• EXERCISE DESCRIPTION
Lay out the stretch from the start of the entries through the line containing "scientific name: Sympetrum striolatum" as a Markdown table with two columns, Row and Line. Put each line's running number under Row and the line itself under Line, and leave out any blank lines.

------------------------------------------------

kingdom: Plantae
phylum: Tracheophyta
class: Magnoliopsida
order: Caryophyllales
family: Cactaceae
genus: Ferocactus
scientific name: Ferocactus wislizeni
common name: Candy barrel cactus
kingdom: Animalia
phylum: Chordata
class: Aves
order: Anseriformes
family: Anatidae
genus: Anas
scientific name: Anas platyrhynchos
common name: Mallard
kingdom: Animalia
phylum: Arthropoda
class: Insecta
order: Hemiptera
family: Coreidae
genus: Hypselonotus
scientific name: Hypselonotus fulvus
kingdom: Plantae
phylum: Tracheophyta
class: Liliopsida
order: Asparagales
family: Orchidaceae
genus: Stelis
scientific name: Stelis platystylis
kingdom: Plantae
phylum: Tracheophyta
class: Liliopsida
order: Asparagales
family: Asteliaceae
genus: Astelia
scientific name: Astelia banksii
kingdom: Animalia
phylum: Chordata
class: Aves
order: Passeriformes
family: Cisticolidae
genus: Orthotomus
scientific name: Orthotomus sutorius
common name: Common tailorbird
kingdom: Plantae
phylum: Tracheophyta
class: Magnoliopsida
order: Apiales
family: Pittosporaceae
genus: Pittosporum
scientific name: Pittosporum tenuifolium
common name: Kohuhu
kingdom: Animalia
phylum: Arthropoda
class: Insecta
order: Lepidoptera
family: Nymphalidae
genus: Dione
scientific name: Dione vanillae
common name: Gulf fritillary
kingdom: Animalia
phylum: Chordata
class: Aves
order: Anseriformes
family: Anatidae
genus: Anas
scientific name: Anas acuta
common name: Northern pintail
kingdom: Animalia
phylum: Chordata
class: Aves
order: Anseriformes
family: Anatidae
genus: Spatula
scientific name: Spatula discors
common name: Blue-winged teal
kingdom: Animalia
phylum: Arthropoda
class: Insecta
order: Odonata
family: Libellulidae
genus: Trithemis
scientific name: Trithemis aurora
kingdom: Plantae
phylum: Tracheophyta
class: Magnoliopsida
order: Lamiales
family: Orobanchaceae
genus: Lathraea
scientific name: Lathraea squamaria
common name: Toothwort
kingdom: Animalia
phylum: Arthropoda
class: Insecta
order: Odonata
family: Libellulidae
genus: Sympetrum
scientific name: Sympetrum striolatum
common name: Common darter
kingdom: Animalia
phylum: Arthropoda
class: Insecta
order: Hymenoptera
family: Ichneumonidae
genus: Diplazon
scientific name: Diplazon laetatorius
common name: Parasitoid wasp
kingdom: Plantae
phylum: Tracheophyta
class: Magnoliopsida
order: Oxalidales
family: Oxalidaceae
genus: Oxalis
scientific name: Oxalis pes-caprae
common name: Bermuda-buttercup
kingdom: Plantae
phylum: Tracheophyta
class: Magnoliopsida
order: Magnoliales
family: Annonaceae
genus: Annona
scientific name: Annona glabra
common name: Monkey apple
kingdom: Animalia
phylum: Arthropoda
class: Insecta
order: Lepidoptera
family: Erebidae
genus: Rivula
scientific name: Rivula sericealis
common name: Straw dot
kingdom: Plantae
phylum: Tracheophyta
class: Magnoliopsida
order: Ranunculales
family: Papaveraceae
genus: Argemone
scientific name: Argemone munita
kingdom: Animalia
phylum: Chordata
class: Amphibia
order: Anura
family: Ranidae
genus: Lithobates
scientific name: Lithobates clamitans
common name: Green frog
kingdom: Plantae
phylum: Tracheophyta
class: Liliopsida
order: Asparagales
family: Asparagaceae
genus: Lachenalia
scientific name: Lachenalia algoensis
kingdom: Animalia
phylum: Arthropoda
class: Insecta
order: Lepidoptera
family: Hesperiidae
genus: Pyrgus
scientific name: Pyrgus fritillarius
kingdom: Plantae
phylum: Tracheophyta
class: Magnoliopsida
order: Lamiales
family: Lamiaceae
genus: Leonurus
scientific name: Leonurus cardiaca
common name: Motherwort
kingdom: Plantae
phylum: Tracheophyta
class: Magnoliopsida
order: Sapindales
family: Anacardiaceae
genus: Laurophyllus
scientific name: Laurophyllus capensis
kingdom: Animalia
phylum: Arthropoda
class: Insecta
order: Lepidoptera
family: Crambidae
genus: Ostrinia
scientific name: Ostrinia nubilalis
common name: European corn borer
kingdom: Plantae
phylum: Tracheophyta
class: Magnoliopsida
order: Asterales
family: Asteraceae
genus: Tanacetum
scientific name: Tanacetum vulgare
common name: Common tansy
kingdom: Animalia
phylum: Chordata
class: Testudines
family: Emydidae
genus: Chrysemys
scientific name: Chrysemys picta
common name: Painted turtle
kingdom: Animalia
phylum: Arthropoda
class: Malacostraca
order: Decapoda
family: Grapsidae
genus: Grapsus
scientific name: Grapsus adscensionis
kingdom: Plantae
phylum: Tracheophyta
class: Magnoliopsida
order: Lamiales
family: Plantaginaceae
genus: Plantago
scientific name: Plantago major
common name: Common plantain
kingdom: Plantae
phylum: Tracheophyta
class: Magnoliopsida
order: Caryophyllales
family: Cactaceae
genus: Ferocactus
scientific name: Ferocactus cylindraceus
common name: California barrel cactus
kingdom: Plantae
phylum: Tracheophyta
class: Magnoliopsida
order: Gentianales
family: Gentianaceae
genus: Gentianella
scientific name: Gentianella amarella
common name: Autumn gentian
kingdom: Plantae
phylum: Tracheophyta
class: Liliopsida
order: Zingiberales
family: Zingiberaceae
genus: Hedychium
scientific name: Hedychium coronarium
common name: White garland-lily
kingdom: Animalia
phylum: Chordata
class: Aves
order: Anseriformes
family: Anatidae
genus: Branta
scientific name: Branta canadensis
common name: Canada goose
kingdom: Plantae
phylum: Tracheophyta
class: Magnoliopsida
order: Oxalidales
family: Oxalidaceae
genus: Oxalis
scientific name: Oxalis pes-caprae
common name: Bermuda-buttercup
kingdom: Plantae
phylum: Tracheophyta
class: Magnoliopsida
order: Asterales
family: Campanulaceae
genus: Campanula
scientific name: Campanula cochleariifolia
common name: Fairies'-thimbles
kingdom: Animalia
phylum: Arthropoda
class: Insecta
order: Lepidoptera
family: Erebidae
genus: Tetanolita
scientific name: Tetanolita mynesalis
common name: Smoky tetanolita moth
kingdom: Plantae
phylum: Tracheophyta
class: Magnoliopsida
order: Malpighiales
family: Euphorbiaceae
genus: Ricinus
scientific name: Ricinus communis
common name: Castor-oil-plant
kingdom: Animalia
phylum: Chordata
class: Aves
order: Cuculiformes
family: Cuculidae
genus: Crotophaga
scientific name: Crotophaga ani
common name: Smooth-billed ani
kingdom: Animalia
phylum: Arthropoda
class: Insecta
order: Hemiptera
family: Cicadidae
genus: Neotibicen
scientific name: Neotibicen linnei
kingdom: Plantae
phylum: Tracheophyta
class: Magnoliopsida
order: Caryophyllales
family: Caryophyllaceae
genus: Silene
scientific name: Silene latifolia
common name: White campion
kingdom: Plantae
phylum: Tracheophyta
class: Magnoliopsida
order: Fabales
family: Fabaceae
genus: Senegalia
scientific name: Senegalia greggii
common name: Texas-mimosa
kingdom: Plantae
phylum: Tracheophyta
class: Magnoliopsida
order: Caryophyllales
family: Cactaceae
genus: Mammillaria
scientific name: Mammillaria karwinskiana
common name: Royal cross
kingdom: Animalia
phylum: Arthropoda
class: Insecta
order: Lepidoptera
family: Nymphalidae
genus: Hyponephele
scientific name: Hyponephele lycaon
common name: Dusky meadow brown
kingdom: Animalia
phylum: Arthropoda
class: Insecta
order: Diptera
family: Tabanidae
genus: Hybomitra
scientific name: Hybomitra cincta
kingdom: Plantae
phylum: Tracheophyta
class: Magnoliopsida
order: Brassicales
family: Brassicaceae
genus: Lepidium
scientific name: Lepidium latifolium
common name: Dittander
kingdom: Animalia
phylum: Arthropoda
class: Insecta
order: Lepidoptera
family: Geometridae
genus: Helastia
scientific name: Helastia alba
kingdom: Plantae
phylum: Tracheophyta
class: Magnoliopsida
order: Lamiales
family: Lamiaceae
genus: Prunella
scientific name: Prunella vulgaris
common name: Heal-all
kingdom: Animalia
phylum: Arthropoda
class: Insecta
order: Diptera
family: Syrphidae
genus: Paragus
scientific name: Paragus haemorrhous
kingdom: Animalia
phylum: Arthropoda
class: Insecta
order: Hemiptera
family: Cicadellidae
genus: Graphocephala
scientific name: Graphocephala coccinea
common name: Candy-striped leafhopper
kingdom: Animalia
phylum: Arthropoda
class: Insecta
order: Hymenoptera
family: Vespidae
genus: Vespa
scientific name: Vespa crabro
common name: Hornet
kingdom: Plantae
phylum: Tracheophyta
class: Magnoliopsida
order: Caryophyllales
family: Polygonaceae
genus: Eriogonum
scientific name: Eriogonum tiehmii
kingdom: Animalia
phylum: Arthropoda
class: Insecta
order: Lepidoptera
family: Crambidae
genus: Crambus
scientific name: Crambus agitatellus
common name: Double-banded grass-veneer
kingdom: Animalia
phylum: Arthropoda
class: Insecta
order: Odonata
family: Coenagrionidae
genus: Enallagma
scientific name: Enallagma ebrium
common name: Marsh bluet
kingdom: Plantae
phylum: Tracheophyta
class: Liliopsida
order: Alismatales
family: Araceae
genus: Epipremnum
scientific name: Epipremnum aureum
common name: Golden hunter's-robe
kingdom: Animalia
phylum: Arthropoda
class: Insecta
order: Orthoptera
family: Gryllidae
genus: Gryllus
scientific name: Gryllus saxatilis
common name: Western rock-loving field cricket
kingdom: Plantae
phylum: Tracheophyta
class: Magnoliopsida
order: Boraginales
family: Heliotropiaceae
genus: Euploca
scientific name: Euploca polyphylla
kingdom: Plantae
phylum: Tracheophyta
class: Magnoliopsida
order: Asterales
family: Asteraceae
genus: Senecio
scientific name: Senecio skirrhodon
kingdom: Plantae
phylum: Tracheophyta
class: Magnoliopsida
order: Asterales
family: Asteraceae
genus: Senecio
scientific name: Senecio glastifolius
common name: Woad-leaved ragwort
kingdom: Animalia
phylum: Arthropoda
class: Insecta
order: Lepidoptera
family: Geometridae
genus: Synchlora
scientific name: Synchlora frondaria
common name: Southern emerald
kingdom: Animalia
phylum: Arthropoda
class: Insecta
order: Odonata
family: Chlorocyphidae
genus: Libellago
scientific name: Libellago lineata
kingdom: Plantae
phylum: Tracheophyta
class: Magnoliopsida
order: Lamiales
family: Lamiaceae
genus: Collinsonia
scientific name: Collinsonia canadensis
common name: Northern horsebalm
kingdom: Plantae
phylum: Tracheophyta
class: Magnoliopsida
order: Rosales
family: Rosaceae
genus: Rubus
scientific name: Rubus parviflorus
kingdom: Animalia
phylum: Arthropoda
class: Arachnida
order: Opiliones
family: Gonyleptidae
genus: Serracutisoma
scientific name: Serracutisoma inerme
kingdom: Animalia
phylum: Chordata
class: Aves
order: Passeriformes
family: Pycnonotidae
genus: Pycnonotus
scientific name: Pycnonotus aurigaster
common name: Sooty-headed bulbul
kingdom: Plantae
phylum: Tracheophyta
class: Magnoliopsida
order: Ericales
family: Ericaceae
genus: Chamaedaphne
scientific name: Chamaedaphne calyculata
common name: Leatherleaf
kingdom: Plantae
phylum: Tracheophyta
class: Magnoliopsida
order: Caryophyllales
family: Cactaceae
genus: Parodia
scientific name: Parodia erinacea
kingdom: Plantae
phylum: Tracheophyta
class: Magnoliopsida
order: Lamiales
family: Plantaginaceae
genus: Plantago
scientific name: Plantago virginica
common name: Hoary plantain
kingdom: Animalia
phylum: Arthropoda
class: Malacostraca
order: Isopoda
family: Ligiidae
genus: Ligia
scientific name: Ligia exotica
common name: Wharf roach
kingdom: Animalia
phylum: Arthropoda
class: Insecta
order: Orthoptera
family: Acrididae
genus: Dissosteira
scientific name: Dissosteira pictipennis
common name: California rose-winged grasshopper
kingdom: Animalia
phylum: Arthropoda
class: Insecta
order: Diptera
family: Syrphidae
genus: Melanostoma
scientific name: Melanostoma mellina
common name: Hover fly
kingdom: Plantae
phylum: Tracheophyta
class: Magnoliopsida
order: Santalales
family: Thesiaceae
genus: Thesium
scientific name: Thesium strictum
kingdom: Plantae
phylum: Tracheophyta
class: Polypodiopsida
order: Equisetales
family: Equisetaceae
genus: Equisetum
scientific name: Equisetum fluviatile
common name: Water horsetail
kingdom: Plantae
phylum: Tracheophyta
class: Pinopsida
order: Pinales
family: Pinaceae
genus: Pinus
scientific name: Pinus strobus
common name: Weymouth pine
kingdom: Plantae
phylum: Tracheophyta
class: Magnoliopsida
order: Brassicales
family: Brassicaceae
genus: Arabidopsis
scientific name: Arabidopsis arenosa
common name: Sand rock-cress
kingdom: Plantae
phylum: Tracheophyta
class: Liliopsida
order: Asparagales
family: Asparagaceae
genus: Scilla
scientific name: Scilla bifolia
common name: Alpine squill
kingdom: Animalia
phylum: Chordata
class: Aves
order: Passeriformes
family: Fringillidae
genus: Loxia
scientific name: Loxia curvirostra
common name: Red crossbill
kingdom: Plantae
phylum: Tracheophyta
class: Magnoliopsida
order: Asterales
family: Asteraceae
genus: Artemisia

------------------------------------------------

• REPLY TO THE TASK
| Row | Line |
|---|---|
| 1 | kingdom: Plantae |
| 2 | phylum: Tracheophyta |
| 3 | class: Magnoliopsida |
| 4 | order: Caryophyllales |
| 5 | family: Cactaceae |
| 6 | genus: Ferocactus |
| 7 | scientific name: Ferocactus wislizeni |
| 8 | common name: Candy barrel cactus |
| 9 | kingdom: Animalia |
| 10 | phylum: Chordata |
| 11 | class: Aves |
| 12 | order: Anseriformes |
| 13 | family: Anatidae |
| 14 | genus: Anas |
| 15 | scientific name: Anas platyrhynchos |
| 16 | common name: Mallard |
| 17 | kingdom: Animalia |
| 18 | phylum: Arthropoda |
| 19 | class: Insecta |
| 20 | order: Hemiptera |
| 21 | family: Coreidae |
| 22 | genus: Hypselonotus |
| 23 | scientific name: Hypselonotus fulvus |
| 24 | kingdom: Plantae |
| 25 | phylum: Tracheophyta |
| 26 | class: Liliopsida |
| 27 | order: Asparagales |
| 28 | family: Orchidaceae |
| 29 | genus: Stelis |
| 30 | scientific name: Stelis platystylis |
| 31 | kingdom: Plantae |
| 32 | phylum: Tracheophyta |
| 33 | class: Liliopsida |
| 34 | order: Asparagales |
| 35 | family: Asteliaceae |
| 36 | genus: Astelia |
| 37 | scientific name: Astelia banksii |
| 38 | kingdom: Animalia |
| 39 | phylum: Chordata |
| 40 | class: Aves |
| 41 | order: Passeriformes |
| 42 | family: Cisticolidae |
| 43 | genus: Orthotomus |
| 44 | scientific name: Orthotomus sutorius |
| 45 | common name: Common tailorbird |
| 46 | kingdom: Plantae |
| 47 | phylum: Tracheophyta |
| 48 | class: Magnoliopsida |
| 49 | order: Apiales |
| 50 | family: Pittosporaceae |
| 51 | genus: Pittosporum |
| 52 | scientific name: Pittosporum tenuifolium |
| 53 | common name: Kohuhu |
| 54 | kingdom: Animalia |
| 55 | phylum: Arthropoda |
| 56 | class: Insecta |
| 57 | order: Lepidoptera |
| 58 | family: Nymphalidae |
| 59 | genus: Dione |
| 60 | scientific name: Dione vanillae |
| 61 | common name: Gulf fritillary |
| 62 | kingdom: Animalia |
| 63 | phylum: Chordata |
| 64 | class: Aves |
| 65 | order: Anseriformes |
| 66 | family: Anatidae |
| 67 | genus: Anas |
| 68 | scientific name: Anas acuta |
| 69 | common name: Northern pintail |
| 70 | kingdom: Animalia |
| 71 | phylum: Chordata |
| 72 | class: Aves |
| 73 | order: Anseriformes |
| 74 | family: Anatidae |
| 75 | genus: Spatula |
| 76 | scientific name: Spatula discors |
| 77 | common name: Blue-winged teal |
| 78 | kingdom: Animalia |
| 79 | phylum: Arthropoda |
| 80 | class: Insecta |
| 81 | order: Odonata |
| 82 | family: Libellulidae |
| 83 | genus: Trithemis |
| 84 | scientific name: Trithemis aurora |
| 85 | kingdom: Plantae |
| 86 | phylum: Tracheophyta |
| 87 | class: Magnoliopsida |
| 88 | order: Lamiales |
| 89 | family: Orobanchaceae |
| 90 | genus: Lathraea |
| 91 | scientific name: Lathraea squamaria |
| 92 | common name: Toothwort |
| 93 | kingdom: Animalia |
| 94 | phylum: Arthropoda |
| 95 | class: Insecta |
| 96 | order: Odonata |
| 97 | family: Libellulidae |
| 98 | genus: Sympetrum |
| 99 | scientific name: Sympetrum striolatum |